Image segmentation is the first step in image analysis and pattern recognition. It is a critical and essential component but also it is one of the most difficult tasks in image processing. The actual operation of the algorithm determines the quality of the overall image analysis.

Color image segmentation is a process of extracting from the image domain one or more connected regions satisfying the uniformity (homogeneity) criterion (Ridder & Handels, 2002) which is derived from spectral components (Cheng et al., 2001; Gonzalez & Woods, 2000). These components are defined within a given color space model such as the RGB model -the most common model, which considers that a color point is defined by the color component levels of the corresponding pixel, i.e. red (R), green (G), and blue (B). Other color spaces can also be employed considering that the performance of an image segmentation procedure is known to depend on the choice of the color space. Many authors have sought to determine the best color space for their specific color image segmentation problems. Unfortunately, there is not an ideal color space to provide satisfying results for the segmentation of all kinds of images.

Image segmentation has been the subject of considerable research activity over the last two decades. Many algorithms have been elaborated for gray scale images. However, the problem of segmentation for color images that implies a lot of information about objects in scenes has received much less attention of the scientific community. Although color information allows a more complete representation of images and more reliable segmentations, processing color images requires computational times considerably larger than those needed for gray-level images as it is very sensitive to illumination changes.

This chapter considers the color image segmentation as a pixel classification problem. By means of the LVQ neural networks and their classification schemes, classes of pixels are detected by analyzing the similarities between the colors of the pixels.

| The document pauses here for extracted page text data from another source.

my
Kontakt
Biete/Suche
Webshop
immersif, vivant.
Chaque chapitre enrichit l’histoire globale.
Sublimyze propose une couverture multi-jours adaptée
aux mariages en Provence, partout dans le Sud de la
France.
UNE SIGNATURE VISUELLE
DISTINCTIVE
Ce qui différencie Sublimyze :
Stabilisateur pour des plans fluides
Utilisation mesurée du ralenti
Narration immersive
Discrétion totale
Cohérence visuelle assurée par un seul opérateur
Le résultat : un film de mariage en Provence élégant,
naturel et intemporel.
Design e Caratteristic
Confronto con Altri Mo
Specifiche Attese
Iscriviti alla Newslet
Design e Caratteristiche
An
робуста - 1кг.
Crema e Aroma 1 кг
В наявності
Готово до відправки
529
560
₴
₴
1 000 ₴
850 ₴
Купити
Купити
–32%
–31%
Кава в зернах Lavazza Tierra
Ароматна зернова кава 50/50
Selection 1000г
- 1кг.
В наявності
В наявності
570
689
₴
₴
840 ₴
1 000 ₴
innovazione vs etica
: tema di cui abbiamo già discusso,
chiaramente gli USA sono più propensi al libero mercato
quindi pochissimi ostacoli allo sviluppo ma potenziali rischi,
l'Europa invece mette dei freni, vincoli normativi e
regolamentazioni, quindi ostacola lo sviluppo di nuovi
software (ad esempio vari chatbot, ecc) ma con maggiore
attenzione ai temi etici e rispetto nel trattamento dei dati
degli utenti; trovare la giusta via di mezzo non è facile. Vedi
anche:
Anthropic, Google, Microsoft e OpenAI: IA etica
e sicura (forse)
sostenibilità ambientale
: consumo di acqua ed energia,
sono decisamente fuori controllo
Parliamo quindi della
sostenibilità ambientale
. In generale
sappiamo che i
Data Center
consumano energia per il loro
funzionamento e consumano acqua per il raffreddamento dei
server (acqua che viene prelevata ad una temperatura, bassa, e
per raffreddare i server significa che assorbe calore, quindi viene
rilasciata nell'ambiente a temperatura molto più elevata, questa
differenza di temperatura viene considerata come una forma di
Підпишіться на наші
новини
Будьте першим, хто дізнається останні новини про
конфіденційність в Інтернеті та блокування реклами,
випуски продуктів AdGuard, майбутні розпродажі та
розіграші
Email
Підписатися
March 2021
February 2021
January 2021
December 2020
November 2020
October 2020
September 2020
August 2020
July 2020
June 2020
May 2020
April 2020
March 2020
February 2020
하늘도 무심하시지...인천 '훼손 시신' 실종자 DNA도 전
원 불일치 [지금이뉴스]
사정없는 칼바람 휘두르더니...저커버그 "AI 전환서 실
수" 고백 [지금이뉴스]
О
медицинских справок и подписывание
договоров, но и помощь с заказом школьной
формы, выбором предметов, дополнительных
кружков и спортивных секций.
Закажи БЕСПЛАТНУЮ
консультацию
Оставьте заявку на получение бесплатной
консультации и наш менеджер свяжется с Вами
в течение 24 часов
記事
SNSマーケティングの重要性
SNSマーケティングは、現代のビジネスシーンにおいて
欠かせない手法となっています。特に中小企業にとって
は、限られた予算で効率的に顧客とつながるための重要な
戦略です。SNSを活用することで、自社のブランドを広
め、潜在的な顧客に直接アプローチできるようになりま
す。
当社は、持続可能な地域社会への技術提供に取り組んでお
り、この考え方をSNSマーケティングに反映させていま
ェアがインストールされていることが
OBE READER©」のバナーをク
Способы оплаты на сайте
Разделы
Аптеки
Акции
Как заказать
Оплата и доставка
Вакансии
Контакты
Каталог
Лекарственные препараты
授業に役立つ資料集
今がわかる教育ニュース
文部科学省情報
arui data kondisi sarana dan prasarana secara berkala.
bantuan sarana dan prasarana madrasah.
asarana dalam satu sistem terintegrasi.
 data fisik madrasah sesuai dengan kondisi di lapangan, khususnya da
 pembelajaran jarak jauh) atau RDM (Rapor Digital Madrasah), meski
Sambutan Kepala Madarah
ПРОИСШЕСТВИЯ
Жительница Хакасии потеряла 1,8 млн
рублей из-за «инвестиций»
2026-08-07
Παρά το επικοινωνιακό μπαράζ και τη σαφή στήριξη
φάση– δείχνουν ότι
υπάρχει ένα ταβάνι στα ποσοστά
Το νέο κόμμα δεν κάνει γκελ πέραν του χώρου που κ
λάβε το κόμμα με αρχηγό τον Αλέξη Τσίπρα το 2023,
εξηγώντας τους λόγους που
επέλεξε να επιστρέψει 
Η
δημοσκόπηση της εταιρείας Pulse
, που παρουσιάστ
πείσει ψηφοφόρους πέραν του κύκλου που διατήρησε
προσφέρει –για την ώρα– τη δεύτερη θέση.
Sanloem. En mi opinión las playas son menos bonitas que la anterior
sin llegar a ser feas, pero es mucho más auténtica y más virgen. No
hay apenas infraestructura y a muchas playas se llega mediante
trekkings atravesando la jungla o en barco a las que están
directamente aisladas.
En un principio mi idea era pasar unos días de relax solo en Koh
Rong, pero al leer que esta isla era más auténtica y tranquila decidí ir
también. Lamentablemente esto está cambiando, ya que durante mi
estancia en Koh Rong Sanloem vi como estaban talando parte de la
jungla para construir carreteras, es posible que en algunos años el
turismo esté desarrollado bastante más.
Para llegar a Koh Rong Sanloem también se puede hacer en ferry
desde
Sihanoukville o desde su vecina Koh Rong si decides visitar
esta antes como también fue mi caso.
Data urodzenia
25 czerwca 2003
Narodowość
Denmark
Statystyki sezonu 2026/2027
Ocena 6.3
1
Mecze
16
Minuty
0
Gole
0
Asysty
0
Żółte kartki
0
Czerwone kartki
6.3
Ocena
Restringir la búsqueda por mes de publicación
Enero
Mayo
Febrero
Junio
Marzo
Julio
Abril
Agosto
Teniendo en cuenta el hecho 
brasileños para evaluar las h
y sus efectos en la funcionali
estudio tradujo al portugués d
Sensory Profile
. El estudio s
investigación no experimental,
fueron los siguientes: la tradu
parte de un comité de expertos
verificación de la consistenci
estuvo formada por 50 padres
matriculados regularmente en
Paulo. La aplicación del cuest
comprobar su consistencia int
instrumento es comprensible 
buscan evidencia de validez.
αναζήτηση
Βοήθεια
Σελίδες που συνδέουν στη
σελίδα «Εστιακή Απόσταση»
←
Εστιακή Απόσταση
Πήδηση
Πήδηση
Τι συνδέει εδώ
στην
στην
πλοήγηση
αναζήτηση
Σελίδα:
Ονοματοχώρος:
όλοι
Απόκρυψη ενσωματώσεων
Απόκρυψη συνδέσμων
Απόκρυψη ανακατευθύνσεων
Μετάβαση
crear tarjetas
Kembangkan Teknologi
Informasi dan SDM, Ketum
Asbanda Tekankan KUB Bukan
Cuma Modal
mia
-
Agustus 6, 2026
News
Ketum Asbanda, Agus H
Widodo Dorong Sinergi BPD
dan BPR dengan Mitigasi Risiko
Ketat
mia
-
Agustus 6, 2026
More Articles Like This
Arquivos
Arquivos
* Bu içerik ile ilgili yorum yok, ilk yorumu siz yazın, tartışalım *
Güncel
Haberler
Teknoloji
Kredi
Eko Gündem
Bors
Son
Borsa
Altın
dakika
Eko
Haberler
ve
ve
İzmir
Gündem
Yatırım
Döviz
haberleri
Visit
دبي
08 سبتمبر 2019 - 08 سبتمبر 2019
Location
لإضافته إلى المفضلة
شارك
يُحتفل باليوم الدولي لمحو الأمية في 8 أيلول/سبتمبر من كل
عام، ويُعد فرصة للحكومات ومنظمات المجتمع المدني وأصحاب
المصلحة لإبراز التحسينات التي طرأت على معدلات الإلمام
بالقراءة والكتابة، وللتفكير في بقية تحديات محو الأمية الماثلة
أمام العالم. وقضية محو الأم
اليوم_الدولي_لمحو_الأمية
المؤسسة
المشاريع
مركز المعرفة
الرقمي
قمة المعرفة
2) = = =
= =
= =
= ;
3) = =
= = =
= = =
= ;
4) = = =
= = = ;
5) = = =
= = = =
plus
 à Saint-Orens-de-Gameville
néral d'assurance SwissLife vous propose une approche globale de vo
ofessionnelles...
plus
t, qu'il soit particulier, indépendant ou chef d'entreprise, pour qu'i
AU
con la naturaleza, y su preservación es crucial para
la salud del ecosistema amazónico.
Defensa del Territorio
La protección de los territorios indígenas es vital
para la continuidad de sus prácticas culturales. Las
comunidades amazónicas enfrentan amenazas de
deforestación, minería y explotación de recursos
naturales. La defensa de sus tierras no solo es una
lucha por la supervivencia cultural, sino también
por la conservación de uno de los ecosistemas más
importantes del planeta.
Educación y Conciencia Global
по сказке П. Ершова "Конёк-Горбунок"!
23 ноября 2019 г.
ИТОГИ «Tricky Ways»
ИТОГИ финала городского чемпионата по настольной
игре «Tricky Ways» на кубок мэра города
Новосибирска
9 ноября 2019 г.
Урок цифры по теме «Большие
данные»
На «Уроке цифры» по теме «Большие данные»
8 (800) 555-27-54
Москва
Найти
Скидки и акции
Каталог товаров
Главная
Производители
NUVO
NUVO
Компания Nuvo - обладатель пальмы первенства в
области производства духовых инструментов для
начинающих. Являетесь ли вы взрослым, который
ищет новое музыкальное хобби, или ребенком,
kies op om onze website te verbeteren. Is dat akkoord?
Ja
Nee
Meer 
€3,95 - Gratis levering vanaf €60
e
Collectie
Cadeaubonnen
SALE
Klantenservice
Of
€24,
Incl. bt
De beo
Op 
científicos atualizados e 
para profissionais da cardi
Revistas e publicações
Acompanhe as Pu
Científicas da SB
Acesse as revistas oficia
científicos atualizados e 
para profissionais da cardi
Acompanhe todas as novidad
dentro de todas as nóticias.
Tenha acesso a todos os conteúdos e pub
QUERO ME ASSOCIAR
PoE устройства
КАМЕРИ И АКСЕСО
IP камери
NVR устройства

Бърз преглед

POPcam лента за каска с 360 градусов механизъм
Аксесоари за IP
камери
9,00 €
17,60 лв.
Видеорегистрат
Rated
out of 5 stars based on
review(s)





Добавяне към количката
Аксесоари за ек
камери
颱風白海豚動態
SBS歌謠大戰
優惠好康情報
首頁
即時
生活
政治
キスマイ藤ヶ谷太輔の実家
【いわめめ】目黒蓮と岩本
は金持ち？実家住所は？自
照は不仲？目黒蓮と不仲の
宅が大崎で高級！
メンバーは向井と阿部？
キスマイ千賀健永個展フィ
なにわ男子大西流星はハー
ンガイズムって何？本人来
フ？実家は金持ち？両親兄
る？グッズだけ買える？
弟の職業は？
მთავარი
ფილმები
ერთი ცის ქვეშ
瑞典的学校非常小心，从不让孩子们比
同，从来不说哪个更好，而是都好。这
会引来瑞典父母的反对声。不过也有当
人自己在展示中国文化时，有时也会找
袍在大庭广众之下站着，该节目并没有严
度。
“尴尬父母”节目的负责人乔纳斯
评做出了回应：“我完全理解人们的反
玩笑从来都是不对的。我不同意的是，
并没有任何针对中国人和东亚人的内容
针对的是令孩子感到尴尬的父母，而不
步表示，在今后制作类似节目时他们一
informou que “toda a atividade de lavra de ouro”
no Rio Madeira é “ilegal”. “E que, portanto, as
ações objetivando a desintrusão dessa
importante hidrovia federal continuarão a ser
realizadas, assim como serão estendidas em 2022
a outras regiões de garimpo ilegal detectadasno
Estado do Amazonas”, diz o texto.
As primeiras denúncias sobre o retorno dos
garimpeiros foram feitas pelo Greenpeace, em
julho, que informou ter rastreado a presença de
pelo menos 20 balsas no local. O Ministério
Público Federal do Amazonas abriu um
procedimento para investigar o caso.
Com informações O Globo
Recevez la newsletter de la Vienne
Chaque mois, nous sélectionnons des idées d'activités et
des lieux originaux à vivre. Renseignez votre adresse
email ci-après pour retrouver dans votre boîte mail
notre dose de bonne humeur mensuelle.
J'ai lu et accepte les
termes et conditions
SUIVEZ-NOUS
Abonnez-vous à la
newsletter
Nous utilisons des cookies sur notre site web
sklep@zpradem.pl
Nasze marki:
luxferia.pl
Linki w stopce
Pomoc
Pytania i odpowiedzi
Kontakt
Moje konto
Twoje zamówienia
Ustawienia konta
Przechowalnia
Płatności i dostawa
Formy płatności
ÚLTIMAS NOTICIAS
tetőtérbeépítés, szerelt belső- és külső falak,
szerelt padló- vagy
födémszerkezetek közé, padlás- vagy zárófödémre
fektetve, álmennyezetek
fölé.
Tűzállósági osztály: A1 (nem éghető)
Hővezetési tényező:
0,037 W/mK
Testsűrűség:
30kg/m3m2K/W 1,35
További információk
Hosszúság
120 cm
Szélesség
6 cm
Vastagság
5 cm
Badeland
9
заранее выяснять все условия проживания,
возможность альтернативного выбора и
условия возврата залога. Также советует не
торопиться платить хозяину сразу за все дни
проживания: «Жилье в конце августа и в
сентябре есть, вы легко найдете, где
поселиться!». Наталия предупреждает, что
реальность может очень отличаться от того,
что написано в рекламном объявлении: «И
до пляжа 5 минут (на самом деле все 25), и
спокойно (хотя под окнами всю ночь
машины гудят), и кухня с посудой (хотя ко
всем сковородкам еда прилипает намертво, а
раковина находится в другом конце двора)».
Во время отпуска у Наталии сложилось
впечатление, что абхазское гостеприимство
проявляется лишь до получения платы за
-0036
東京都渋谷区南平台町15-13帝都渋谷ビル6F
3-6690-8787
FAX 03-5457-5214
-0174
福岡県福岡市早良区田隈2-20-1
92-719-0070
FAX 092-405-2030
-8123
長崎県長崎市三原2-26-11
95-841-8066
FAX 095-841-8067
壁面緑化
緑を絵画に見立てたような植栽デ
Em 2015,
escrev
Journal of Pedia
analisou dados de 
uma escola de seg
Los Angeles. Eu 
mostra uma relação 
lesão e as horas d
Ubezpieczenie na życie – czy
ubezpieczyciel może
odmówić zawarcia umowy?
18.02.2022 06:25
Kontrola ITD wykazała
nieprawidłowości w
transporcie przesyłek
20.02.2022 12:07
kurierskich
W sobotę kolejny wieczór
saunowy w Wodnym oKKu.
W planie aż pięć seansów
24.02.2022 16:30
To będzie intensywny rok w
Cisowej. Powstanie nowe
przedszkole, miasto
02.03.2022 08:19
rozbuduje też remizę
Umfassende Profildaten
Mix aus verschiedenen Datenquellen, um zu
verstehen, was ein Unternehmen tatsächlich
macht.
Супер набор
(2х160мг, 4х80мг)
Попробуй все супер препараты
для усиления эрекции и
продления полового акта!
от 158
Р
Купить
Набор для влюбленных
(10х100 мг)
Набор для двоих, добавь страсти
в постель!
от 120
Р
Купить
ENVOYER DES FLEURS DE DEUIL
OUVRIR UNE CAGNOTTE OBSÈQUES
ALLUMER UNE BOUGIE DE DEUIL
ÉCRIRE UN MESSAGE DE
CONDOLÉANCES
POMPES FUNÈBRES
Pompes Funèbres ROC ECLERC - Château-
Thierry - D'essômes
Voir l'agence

In particular, color image segmentation techniques described in the literature can be categorized into four main approaches: Histogram thresholding and color space clustering; region based approaches, edge detection, probabilistic methods and soft-computing techniques. The following section discusses on each techniques, summarizing their main features.

Histogram Thresholding and Color Space Clustering

Histogram thresholding is one of the widely used techniques for monochrome image segmentation. It assumes that images are composed of regions with different gray levels. The histogram of an image can be separated into a number of peaks (modes), each corresponding to one region, and there exists a threshold value corresponding to valley between the two adjacent peaks. As for color images, the situation is different from monochrome images because of multi-features. Multiple histogram-based thresholding divides the color space by thresholding each component histogram.

The classes for color segmentation are built by means of a cluster identification scheme which is performed either by an analysis of the color histogram (Park et al., 2001) or by a cluster analysis procedure (Chen & Lu, 2002). When the classes are constructed, the pixels are assigned to one of them by means of a decision rule and then mapped back to the original image plane to produce the segmentation. The regions of the segmented image are composed of connected pixels which are assigned to the same classes. When the distribution of color points is analyzed in the color space, the procedures generally lead to a noisy segmentation with small regions scattered through the image. Usually, a spatial-based post-processing is performed to reconstruct the actual regions in the image (Nikolaev & Nikolaev, 2004).